Input data: Begin

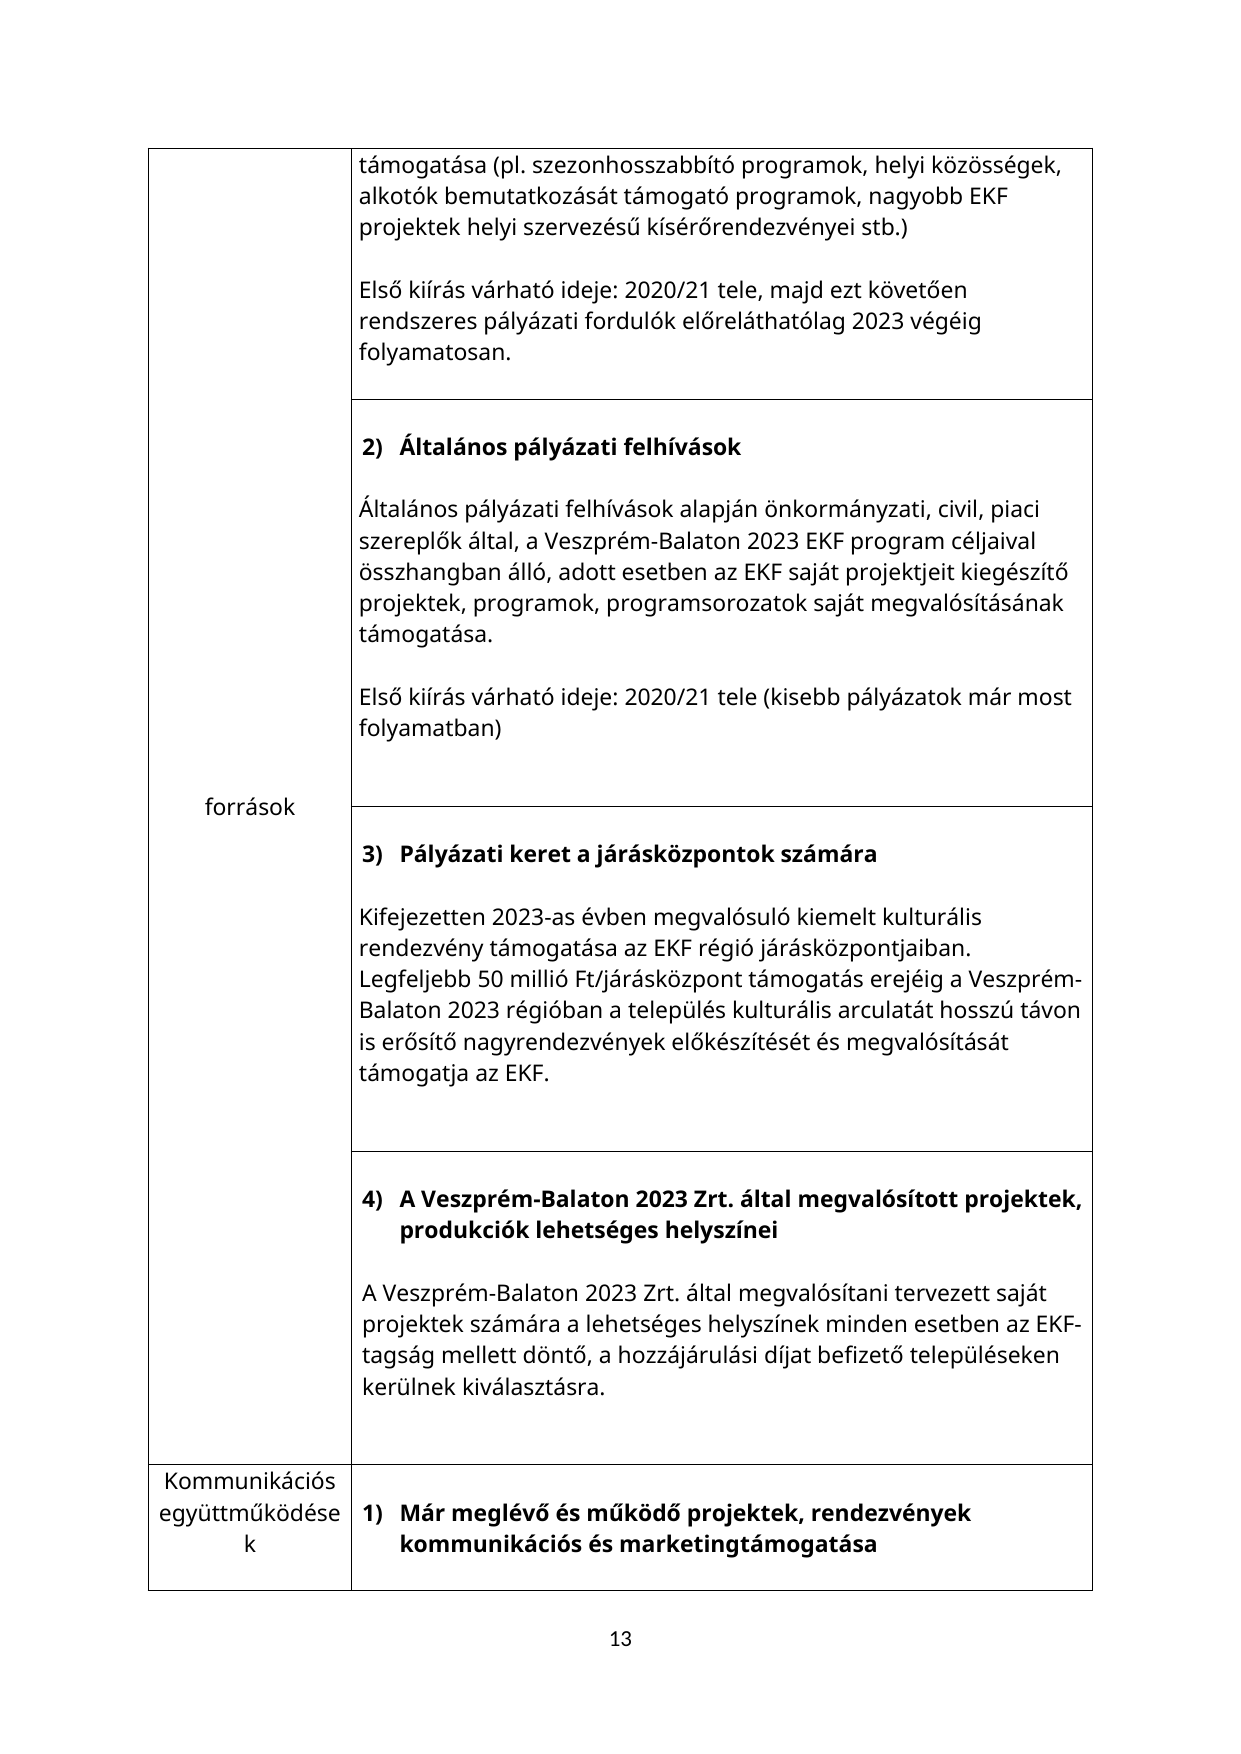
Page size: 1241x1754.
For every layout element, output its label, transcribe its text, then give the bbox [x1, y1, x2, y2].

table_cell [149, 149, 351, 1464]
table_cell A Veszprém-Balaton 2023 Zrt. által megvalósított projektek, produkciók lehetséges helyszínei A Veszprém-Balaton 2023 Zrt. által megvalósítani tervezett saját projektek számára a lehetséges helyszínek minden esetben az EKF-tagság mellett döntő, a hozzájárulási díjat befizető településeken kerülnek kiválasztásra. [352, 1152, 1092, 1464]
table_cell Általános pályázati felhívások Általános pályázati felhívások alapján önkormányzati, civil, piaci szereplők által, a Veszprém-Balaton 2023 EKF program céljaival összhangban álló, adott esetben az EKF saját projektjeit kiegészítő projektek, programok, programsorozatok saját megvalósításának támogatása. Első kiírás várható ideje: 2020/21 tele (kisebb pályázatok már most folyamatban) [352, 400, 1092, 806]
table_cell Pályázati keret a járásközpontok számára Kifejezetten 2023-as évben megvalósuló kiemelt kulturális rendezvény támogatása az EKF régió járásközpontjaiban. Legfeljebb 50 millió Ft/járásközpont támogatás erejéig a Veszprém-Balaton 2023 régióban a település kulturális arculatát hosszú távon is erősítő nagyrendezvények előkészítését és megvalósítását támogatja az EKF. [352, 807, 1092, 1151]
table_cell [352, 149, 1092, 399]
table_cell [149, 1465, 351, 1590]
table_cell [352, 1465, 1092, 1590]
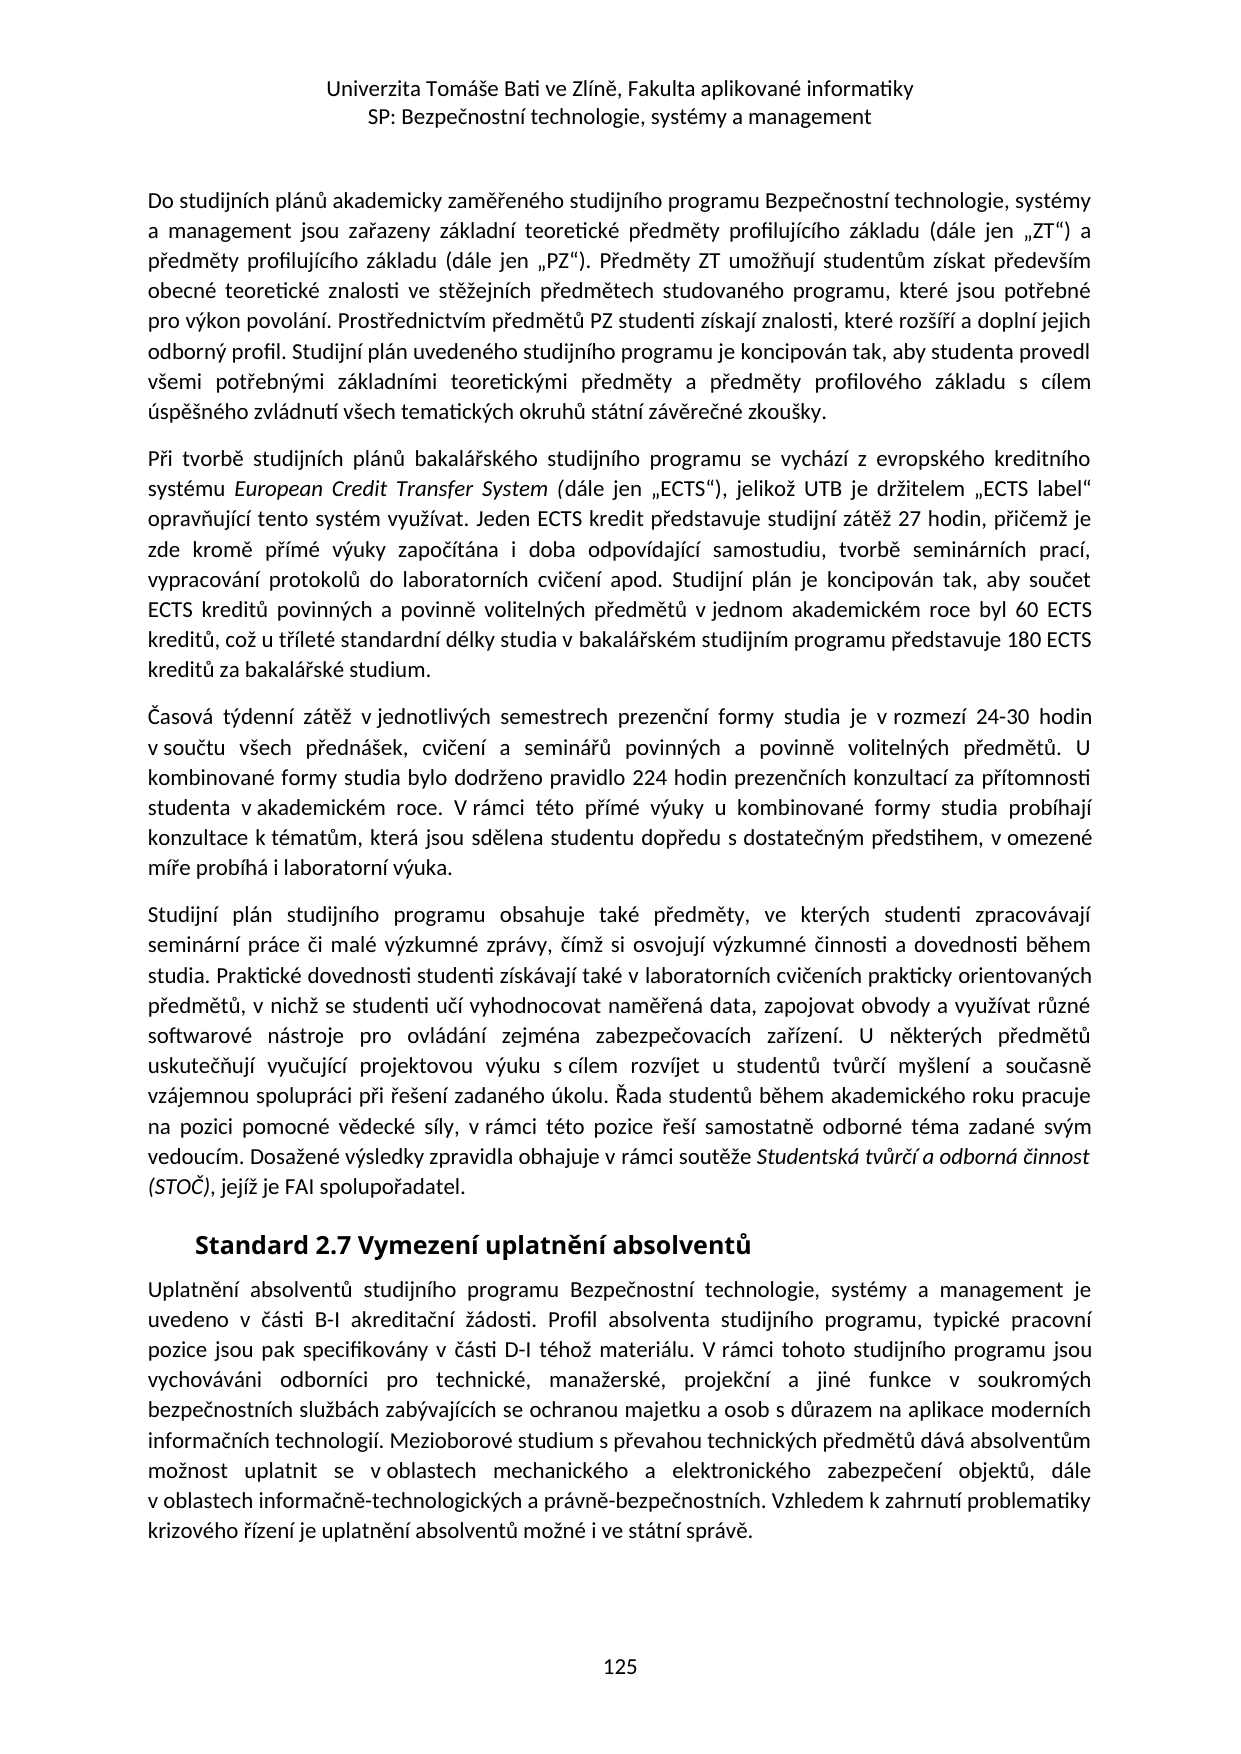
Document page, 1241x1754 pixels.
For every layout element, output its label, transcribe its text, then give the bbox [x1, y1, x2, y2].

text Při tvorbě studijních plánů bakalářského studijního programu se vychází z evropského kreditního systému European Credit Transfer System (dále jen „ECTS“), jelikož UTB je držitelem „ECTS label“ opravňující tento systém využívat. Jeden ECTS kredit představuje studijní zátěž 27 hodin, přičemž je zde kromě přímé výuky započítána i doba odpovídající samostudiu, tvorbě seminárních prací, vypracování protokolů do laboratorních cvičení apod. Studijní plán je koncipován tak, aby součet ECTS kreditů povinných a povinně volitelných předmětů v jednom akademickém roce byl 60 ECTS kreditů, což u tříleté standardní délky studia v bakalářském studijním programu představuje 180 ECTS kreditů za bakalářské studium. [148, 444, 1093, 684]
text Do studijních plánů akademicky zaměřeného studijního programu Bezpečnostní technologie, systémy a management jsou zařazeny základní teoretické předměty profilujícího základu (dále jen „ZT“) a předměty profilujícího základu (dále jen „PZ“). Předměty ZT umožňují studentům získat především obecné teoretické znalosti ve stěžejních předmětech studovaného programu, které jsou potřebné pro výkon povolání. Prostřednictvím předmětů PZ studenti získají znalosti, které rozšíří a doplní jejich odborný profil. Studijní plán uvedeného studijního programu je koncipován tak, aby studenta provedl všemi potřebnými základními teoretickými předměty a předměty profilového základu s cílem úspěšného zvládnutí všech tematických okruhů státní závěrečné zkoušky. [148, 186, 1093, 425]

Input data: End

### The problem
Each entry above should be reproduced exactly, with the pictures removed.

### Completed task
Page size: 1241x1754.
For every layout element, output its label, transcribe its text, then give the bbox [x1, y1, x2, y2].

table_cell [149, 149, 351, 1464]
table_cell A Veszprém-Balaton 2023 Zrt. által megvalósított projektek, produkciók lehetséges helyszínei A Veszprém-Balaton 2023 Zrt. által megvalósítani tervezett saját projektek számára a lehetséges helyszínek minden esetben az EKF-tagság mellett döntő, a hozzájárulási díjat befizető településeken kerülnek kiválasztásra. [352, 1152, 1092, 1464]
table_cell Általános pályázati felhívások Általános pályázati felhívások alapján önkormányzati, civil, piaci szereplők által, a Veszprém-Balaton 2023 EKF program céljaival összhangban álló, adott esetben az EKF saját projektjeit kiegészítő projektek, programok, programsorozatok saját megvalósításának támogatása. Első kiírás várható ideje: 2020/21 tele (kisebb pályázatok már most folyamatban) [352, 400, 1092, 806]
table_cell Pályázati keret a járásközpontok számára Kifejezetten 2023-as évben megvalósuló kiemelt kulturális rendezvény támogatása az EKF régió járásközpontjaiban. Legfeljebb 50 millió Ft/járásközpont támogatás erejéig a Veszprém-Balaton 2023 régióban a település kulturális arculatát hosszú távon is erősítő nagyrendezvények előkészítését és megvalósítását támogatja az EKF. [352, 807, 1092, 1151]
table_cell [352, 149, 1092, 399]
table_cell [149, 1465, 351, 1590]
table_cell [352, 1465, 1092, 1590]
Document page, 1241x1754 pixels.
For every layout element, output its label, transcribe its text, then give the bbox [x1, y1, x2, y2].

text Při tvorbě studijních plánů bakalářského studijního programu se vychází z evropského kreditního systému European Credit Transfer System (dále jen „ECTS“), jelikož UTB je držitelem „ECTS label“ opravňující tento systém využívat. Jeden ECTS kredit představuje studijní zátěž 27 hodin, přičemž je zde kromě přímé výuky započítána i doba odpovídající samostudiu, tvorbě seminárních prací, vypracování protokolů do laboratorních cvičení apod. Studijní plán je koncipován tak, aby součet ECTS kreditů povinných a povinně volitelných předmětů v jednom akademickém roce byl 60 ECTS kreditů, což u tříleté standardní délky studia v bakalářském studijním programu představuje 180 ECTS kreditů za bakalářské studium. [148, 444, 1093, 684]
text Do studijních plánů akademicky zaměřeného studijního programu Bezpečnostní technologie, systémy a management jsou zařazeny základní teoretické předměty profilujícího základu (dále jen „ZT“) a předměty profilujícího základu (dále jen „PZ“). Předměty ZT umožňují studentům získat především obecné teoretické znalosti ve stěžejních předmětech studovaného programu, které jsou potřebné pro výkon povolání. Prostřednictvím předmětů PZ studenti získají znalosti, které rozšíří a doplní jejich odborný profil. Studijní plán uvedeného studijního programu je koncipován tak, aby studenta provedl všemi potřebnými základními teoretickými předměty a předměty profilového základu s cílem úspěšného zvládnutí všech tematických okruhů státní závěrečné zkoušky. [148, 186, 1093, 425]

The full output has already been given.